Indicazioni dettagliate

L'ingresso della Riserva è segnalato dal cartello didattico “Riserva Naturale Fontana del Guercio”. Qui si imbocca il sentiero, costeggiato sulla sinistra da un declivio boschivo. Dopo circa duecento metri si raggiunge il confluire delle acque del fontanile n. 1 nella Roggia, e il cartello didattico “Un bosco di ontano nero”. In queste zone è possibile incontrare anfibi interessanti: la Salamandra pezzata (Salamandra salamandra) e la Rana di Lataste (Rana latastei). Seguono sulla sinistra i fontanili n. 2 e 3, raggiungibili insieme al n. 4 tramite un sentiero. Poco dopo si incontra la Fontana del Guercio. Questo fontanile si presenta come uno stagno alimentato da un rivolo d’acqua che esce dalla roccia. Subito a destra troviamo il fontanile n. 5. Continuando a camminare troviamo il cartello “L’ecosistema Roggia Borromeo” e il fontanile n. 7. I fontanili nn. 7, 8, 9, 10, 11 e 12 formano un “grappolo” non visibile dal sentiero principale, ma facilmente raggiungibile. Dopo essersi ricongiunti col sentiero principale si costeggia la recinzione per raggiungere la Roggia.

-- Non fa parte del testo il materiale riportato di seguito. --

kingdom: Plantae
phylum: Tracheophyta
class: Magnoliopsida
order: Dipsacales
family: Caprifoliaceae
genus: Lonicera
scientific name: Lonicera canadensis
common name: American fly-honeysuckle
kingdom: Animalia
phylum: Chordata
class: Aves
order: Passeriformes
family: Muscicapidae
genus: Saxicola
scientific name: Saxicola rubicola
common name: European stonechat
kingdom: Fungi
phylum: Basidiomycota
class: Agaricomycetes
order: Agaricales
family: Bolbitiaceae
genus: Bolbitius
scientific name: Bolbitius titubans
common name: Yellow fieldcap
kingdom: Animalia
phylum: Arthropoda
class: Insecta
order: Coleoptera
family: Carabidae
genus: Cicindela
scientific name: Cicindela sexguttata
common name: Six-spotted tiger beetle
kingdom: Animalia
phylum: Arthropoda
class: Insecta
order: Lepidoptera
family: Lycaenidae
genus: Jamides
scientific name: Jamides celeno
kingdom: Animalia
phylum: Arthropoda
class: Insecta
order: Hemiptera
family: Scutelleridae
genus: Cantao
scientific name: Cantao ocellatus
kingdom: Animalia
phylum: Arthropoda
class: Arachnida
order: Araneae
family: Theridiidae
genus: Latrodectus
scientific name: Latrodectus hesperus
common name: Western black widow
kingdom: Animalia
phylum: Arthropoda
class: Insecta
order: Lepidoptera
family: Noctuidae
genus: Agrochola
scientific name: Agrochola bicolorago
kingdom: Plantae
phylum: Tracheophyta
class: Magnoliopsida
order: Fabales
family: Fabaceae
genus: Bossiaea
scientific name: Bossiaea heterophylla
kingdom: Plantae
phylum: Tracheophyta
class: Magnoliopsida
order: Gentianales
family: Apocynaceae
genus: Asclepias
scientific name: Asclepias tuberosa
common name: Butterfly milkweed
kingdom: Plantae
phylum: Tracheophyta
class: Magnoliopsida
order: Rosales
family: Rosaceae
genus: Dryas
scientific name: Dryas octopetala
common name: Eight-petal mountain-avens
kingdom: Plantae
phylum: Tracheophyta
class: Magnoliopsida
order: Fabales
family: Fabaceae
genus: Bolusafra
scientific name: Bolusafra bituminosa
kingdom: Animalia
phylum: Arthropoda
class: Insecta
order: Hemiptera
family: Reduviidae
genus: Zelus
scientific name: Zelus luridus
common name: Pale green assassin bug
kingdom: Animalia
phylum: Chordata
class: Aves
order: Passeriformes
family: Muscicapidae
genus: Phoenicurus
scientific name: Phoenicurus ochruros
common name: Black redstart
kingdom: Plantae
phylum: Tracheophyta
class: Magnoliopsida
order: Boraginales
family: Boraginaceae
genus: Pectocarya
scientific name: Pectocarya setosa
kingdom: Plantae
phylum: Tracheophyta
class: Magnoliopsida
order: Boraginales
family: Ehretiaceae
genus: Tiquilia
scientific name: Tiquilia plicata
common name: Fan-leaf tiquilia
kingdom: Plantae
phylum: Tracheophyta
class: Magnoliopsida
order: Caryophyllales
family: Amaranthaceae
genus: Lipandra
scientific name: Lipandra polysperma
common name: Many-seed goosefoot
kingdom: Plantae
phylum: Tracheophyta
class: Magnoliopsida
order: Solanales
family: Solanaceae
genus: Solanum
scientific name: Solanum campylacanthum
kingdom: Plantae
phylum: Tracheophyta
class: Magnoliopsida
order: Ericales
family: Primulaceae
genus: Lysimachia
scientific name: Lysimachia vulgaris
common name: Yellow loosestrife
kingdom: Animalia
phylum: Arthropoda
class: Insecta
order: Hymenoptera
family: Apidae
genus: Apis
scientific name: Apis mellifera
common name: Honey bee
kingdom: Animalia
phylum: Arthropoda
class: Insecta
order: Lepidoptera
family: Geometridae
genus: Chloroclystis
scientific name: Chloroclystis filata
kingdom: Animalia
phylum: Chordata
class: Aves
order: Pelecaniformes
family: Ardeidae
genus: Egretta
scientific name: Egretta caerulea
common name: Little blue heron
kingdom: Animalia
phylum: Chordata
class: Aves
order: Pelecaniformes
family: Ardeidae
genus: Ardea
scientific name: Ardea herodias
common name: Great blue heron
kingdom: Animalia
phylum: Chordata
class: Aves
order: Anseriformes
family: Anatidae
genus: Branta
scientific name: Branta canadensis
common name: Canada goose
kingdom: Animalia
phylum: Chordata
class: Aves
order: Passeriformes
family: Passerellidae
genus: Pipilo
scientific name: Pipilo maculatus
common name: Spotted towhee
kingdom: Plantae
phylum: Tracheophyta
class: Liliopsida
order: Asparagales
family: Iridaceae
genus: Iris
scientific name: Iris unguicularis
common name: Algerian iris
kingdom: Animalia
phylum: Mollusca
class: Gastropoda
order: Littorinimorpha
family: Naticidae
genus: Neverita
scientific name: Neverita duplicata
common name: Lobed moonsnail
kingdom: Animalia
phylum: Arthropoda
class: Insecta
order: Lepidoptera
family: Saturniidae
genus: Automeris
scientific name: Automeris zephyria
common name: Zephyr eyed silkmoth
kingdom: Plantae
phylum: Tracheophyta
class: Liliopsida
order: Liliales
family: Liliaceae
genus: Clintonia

Il sentiero principale in questo punto passa su un ponte sopra la Roggia, dalla quale si allontana, per dirigersi verso la strada e ad un'entrata alternativa della Riserva. Per raggiungere la Testa del nan si procede invece sul sentiero che attraversa il prato. Dopo un lungo tratto di sentiero costeggiante la Roggia Borromea, si raggiunge la Testa del nan.